1. Connecting to the source system
Although these are standard APIs, developing a custom Search Connector is a challenging task, due to several reasons and special behaviors of the source systems:
- Custom storage
- Security model
- Metadata model
- Content and structure
- Relationships and references
After connecting the source system, the search engine has to gather the content. This step is called "crawling".
There are three major types of crawling in SharePoint and Office 365: full, incremental, and continuous. The most important challenge is scheduling crawls when planning and implementing Search.
See my best practices for crawl types and schedules in LESSON 2.
3. Content Processing
Once an item gets identified to be crawled, the crawler gathers it and sends to the content processor component. This component does several operations on the item, such as linguistic processing, metadata extraction, entity extraction, permission processing, etc. These operations are organized into a pre-defined sequence.
The input of content processing is the crawled content, and the output is the index-ready, processed extract of content.
You can create your custom pipeline extensions in SharePoint on-prem, if the out-of-the-box content creation is not enough. See more about this option in LESSON 2.
When we implement Hybrid Search, the Crawling process happens on-premises, while the Content Processing and Indexing are done in the cloud. This means only the Crawling process needs on-premises resources, and everything else goes on in the cloud.
Of course, a stable and reliable internet connection is a must.
The trade-off of index vs. federate is quite simple: index, whenever you can. If it is not possible out-of-the-box, consider federation, but with its limitations in mind.
Learn more about indexing and federating in LESSON 2.
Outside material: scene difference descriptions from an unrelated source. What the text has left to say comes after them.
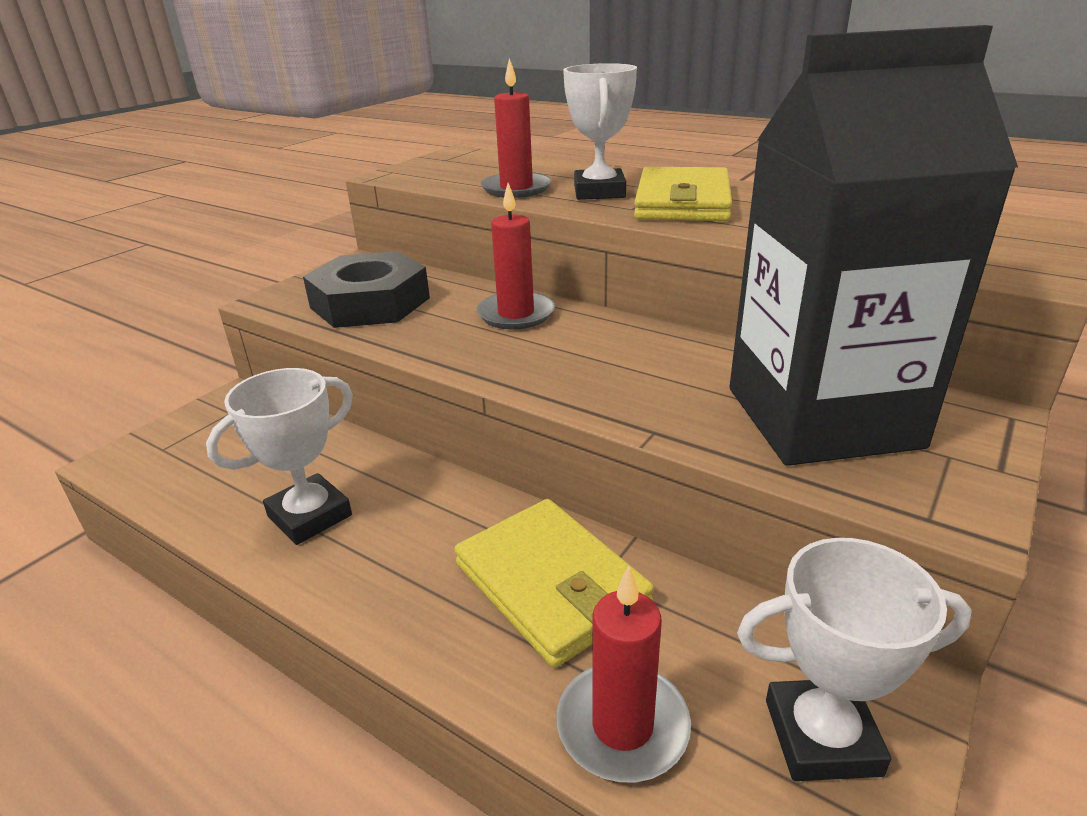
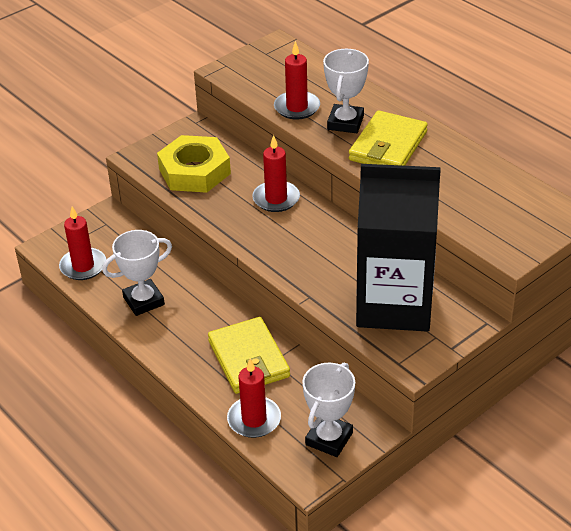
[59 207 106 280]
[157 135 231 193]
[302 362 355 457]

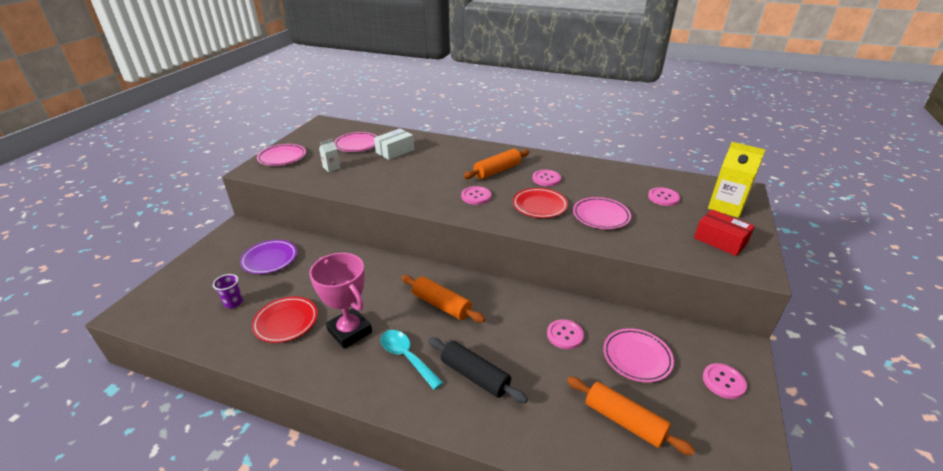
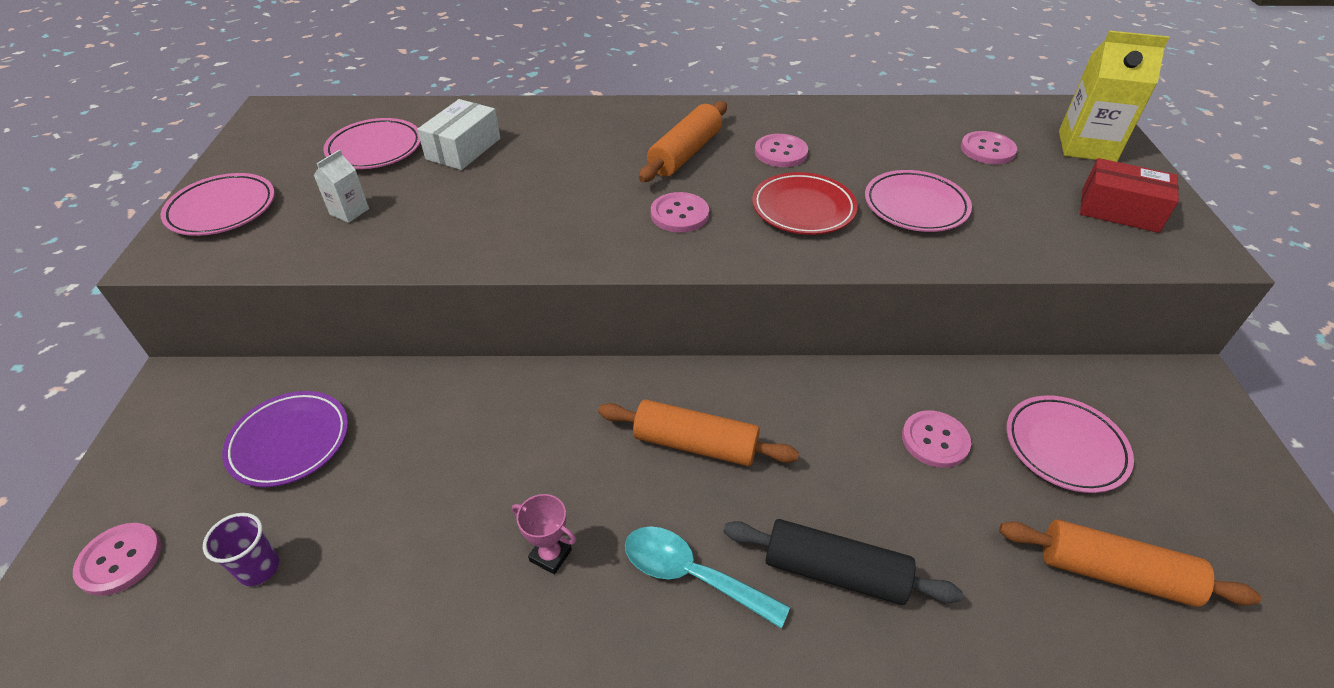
[252 297 318 343] (first image)
[73 523 161 596]
[512 494 576 575]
The Query Processing component is responsible for receiving the queries from the users, processing them and returning the proper, relevant, and security trimmed results from the search index.
This is the process that runs when the user enters a query and is waiting for the results as a response. The faster the results are presented, the better it is: users don’t like to wait for the results. Slow query response time is at least as bad as getting bad results from Search.
The results also have to be relevant, timely and security trimmed.
Query Processing has a critical role in the success of Search, therefore understanding it is more important than it might seem to be. You will learn about it in LESSON 6.
The 3rd major process of search is Search Analytics.
The analytics reports give us information about how our users use search, and feedback about how to improve and tune up Search. Search Analytics components, as its name suggests, is responsible for analyzing the queries, clicks, result openings, and other user interactions. It stores the analytics information in the proper databases. The gathered information is used to tune the ranking and boost results. Also, various analytics reports can be generated into CSV format.
My favorite analogy is that search is like gardening: You set up your garden, plant the trees and flowers, water them, and enjoy a beautiful first blossoming. However, the work has not ended at that point. If you do not water it regularly, if you do not prune the trees, fertilize and weed the garden, or mow the lawn, your lovely garden can rapidly turn into a barren field or a chaotic jungle.
If you want to have good quality Search, it requires recurring analysis and maintenance. Do it regularly, and make sure the reports get analyzed and considered for further search enhancements, and your search garden stays beautiful and will be blooming.